Devant la cour, Mme [I] ne développe plus d’argument à ce sujet dans le cadre du corps de ses conclusions mais maintient néanmoins cette demande dans le dispositifs de ses conclusions, sollicitant que la société Inca lui remette, sous astreinte de 100 euros par jour de retard : l’attestation des essais pour les planchers chauffants, le certificat de conformité de toutes les installations, les plans de recollement et de situation concernant les réseaux entrant et sortant enterrés, le schéma électrique de la maison, les plans d’installation de plomberie et évacuation, la garantie fabricant, manuels d’utilisation entretien concernant les matériels chauffe-eau, radiateur salle de bain, toilettes, baignoire, menuiseries intérieures et extérieures, PAC.
La SAS Inca Maisons individuelles sollicite la confirmation du jugement.
***
Il résulte du procès-verbal de réception que les pièces dont la communication est sollicitée ont été remises au maitre de l’ouvrage, ou dans le cadre de la procédure ( pièces 2, 3, 4, 5, 6, et 7 de l’intimée)
En conséquence, le jugement entrepris sera confirmé en ce qu’il a débouté Mme [I] de sa demande à ce titre.
Sur la demande d’expertise
L’appelante forme à nouveau devant la cour une demande d’expertise à titre subsidiaire, demande qui a été rejetée par le tribunal qui s’est estimé suffisamment informé.
L’intimée sollicite la confirmation du jugement.
***
Mme [I] sera déboutée de cette demande, la cour s’estime également suffisamment éclairée pour statuer, sans qu’il soit besoin de recourir à des mesures d’instruction supplémentaires.

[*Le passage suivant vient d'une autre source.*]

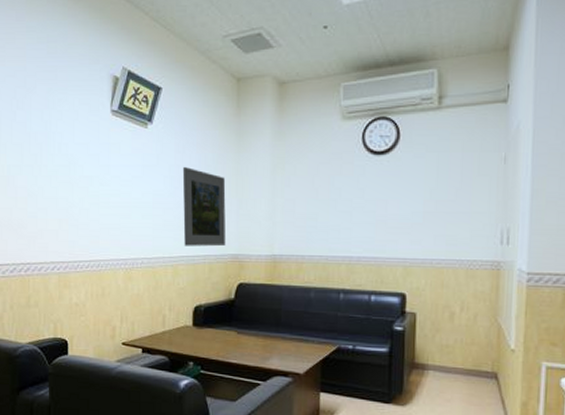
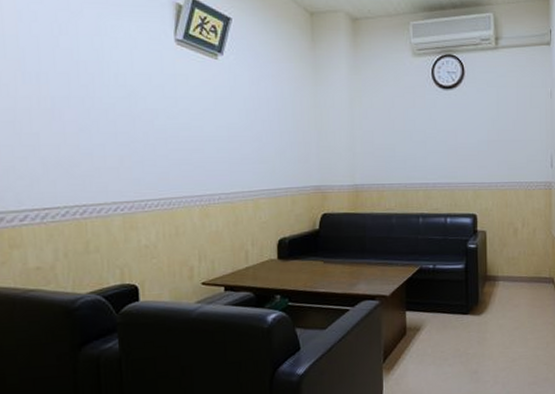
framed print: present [182,167,226,247] -> none [258,100,308,180]

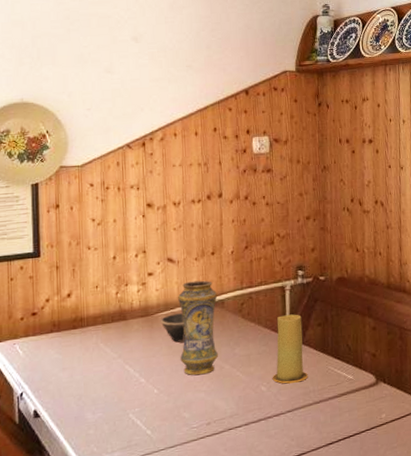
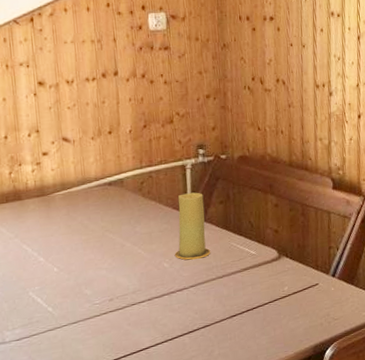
bowl: present [160,313,185,343] -> none [57,193,84,222]
vase: present [177,280,218,376] -> none [74,159,119,254]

Sur les dépens et les frais non compris dans les dépens
La cour ayant fait partiellement droit à l’appel de Mme [I] si bien que l’intimée sera condamnée aux dépens d’appel.
En revanche, l’équité commande de laisser à chaque partie ses frais irrépétibles.
PAR CES MOTIFS
La cour,
Confirme le jugement entrepris sauf en ce qu’il a débouté Mme [I] de sa demande au titre des travaux non chiffrés par le constructeur, et réformant celui-ci du seul chef réformé :
Condamne la SAS Inca Maisons Individuelles à payer à Mme [J] [I] la somme de la somme de 6634, 50 euros TTC.
Déboute les parties de leurs autres demandes.
Condamne la SAS Inca Maisons Individuelles aux dépens d’appel.
Le présent arrêt a été signé par Mme Pauel POIREL, président, et par Madame Audrey COLLIN, greffier, auquel la minute de la décision a été remise par le magistrat signataire.